* _GOAL OF THE EXERCISE_
Put the lines starting at the line that contains "Concise alt text requested. A water" and ending at the line that contains "The reading is 573.0gal" into a Markdown table with the columns Row and Line, numbering each row and leaving out blank lines. Keep the pictures out of the answer.

[Opening THE DATA section]

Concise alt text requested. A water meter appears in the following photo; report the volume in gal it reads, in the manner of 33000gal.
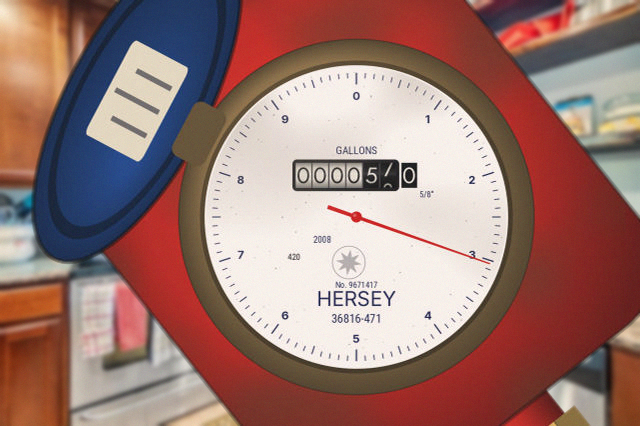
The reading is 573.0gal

[Closing THE DATA section]
[Opening THE DATA section]

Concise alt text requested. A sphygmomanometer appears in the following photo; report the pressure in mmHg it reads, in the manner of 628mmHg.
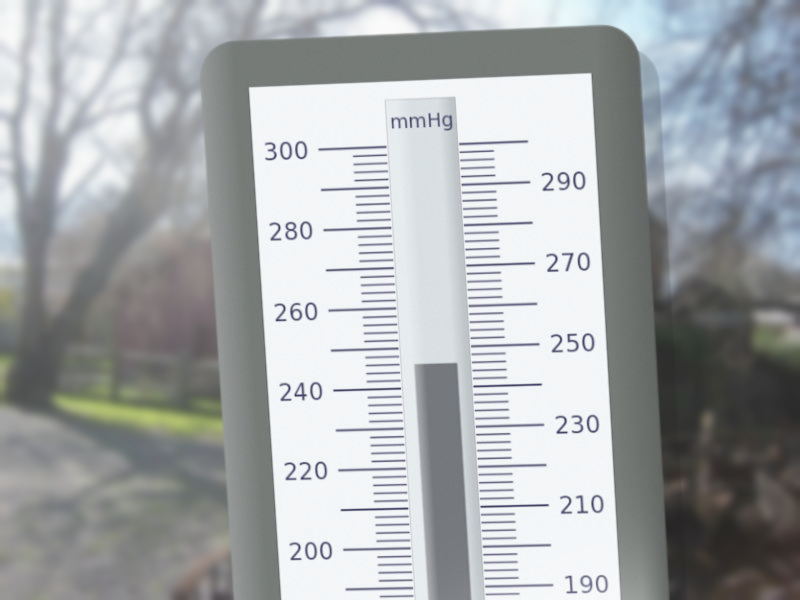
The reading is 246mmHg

[Closing THE DATA section]
[Opening THE DATA section]

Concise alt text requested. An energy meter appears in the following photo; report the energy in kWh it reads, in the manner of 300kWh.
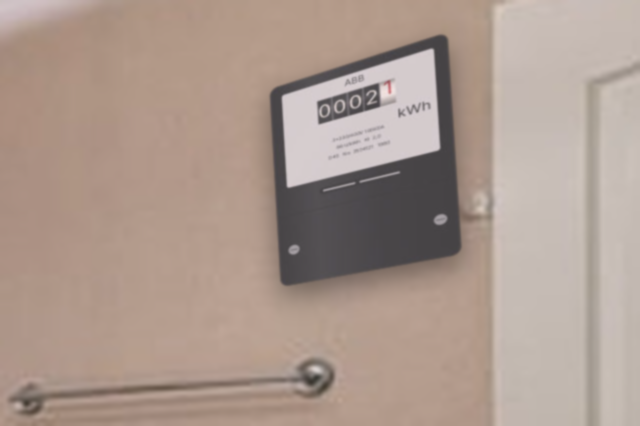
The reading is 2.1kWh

[Closing THE DATA section]

* _RESULT OF THIS EXERCISE_
| Row | Line |
|---|---|
| 1 | Concise alt text requested. A water meter appears in the following photo; report the volume in gal it reads, in the manner of 33000gal. |
| 2 | The reading is 573.0gal |